Wallace Thurman

Wallace Thurman

Thurman, Wallace (1902–1934), novelist, editor, poet, playwright, and literary critic. After leaving his native Salt Lake City, Utah, for the University of Southern California, Wallace Thurman established the Outlet, a magazine similar to those being published as part of the artistic renaissance then blossoming in Harlem, New York.

When it failed after just six months, he himself headed for Harlem, arriving in September 1925. The younger Thurman became a scathing critic of the bourgeois attitudes that motivated the Harlem Renaissance old guards like Alain Locke and W. E. B. Du Bois, charging that they professed their intellectual and artistic freedom while seeking white approval with slanted portrayals of African Americans. 

Eventually, he was able to articulate clearly, if not achieve completely, the aesthetic principles of the Harlem Renaissance from the late 1920s to the 1930s. Thurman’s New Republic essay, “Negro Artists and the Negro” (31 August 1927), decries the popular tendency to reduce African American music, fiction, poetry, and painting to the level of a fad presented in a “conventional manner about the ‘best people.’” He claimed that many of the artists receiving praise from white and black critics alike were more interested in sociology and propaganda than art and, with few exceptions such as Langston Hughes and Eric Walrond, refused to create forms best suited for candid African American expression.

Thurman published the experimental journal Fire!! (1926), which “was purely artistic in intent and conception,” to address this problem. Contributors such as Langston Hughes, Zora Neale Hurston, Arna Bontemps, and Thurman himself were mainly interested in depicting African Americans “who still retained some individual race qualities and who were not totally white American in every respect save skin color.” When the magazine folded after only one issue and left him with a thousand dollar debt (that took four years to discharge), he began the longer-running journal Harlem, A Forum of Negro Life (1928), which eventually suffered a similar financial fate. Undaunted, Thurman went on to write two novels.

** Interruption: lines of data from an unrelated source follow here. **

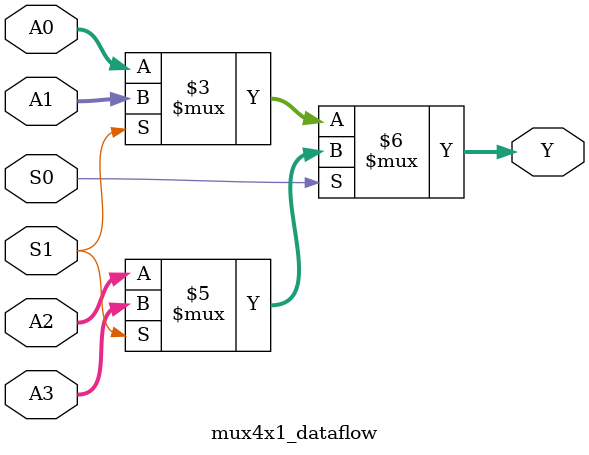
<source format=v>
/*
	4 to 1 multiplexer using dataflow
	using conditional operatopr. conditional operator always create 2 to 1 mux
	output = conditional exp ? true_exp : false_exp ;
	
	S0  S1  Y
	0   0	A0
	0	1	A1
	1	0	A2
	1	0	A3
	
	*/
	
module mux4x1_dataflow (A0,A1,A2,A3,S0,S1,Y);

parameter width = 4;

output [width-1:0] Y;
input [width-1:0] A0;	//Inputline with 2'b00
input [width-1:0] A1;	//Inputline with 2'b01
input [width-1:0] A2;	//Inputline with 2'b10
input [width-1:0] A3;	//Inputline with 2'b11
input 			  S0;	//select line MSB
input 			  S1;	//select line LSB

 assign Y = (S0 == 0 ? (S1 == 0 ? A0 : A1 ) : (S1 == 0 ? A2 : A3)); //dataflow

/*
always @(*) begin
	assign Y = (S0 == 0 ? (S1 == 0 ? A0 : A1 ) : (S1 == 0 ? A2 : A3)); //dataflow
end
*/
endmodule
</source>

The Blacker the Berry (1929) addresses a variety of controversial themes including homosexuality, intraracial prejudice, abortion, and ethnic conflict between African Americans and Caribbean Americans. The satiric Infants of the Spring (1932) is the only renaissance novel that evaluates the renaissance itself and the judgment rendered is harsh and unsparing. A third novel, The Interne (1932), written in collaboration with white Abraham L. Furman, is an exposé of unethical behavior at City Hospital on Welfare Island (now Roosevelt Island), where Thurman ultimately died. In his short life, Thurman was a prolific author whose works include published essays, screenplays, poetry, and short fiction.

While Thurman had an exceptional mind and was regarded as the spokesman for the younger generation of Harlem artists–especially by Langston Hughes who in The Big Sea (1940) marvels at his voracious reading ability–his bohemian behavior and personality tended to undermine his artistic ability. Many of his literary efforts failed not because they lacked merit but because they lacked funds, which he tended to dissipate in a decadent lifestyle imitative of literary counterparts from Greenwich Village. Even his greatest financial success, Harlem (1929), a play produced in collaboration with William Jourdan Rapp, editor of True Story magazine, left him in debt. Significantly, whenever Thurman became strapped for money, his high artistic standards quickly evaporated. For example, Thurman ghostwrote stories for the lowbrow True Story magazine under such pseudonyms as Ethel Belle Mandrake and Patrick Casey.

Thurman’s greatest literary shortcoming was his inability to sustain serious criticism of white America. Indeed, in an essay in the Independent (24 September 1927) magazine, Thurman goes so far as to claim that whites could probably write the African American story better than African Americans because the whites could be more objective about it. Thus, even while he sharply castigates African Americans for assimilating into the American mainstream to the point of losing their unique identity, he cannot imagine that the fear of dark skin traditionally exhibited by whites might also render them unobjective in their portrayal of African Americans. Essentially, then, Thurman’s works reflect the struggle during the Harlem Renaissance to articulate an African American aesthetic while coping with the self-hatred that always hinders this endeavor. So far there is no biography or full-length critical study of his literary.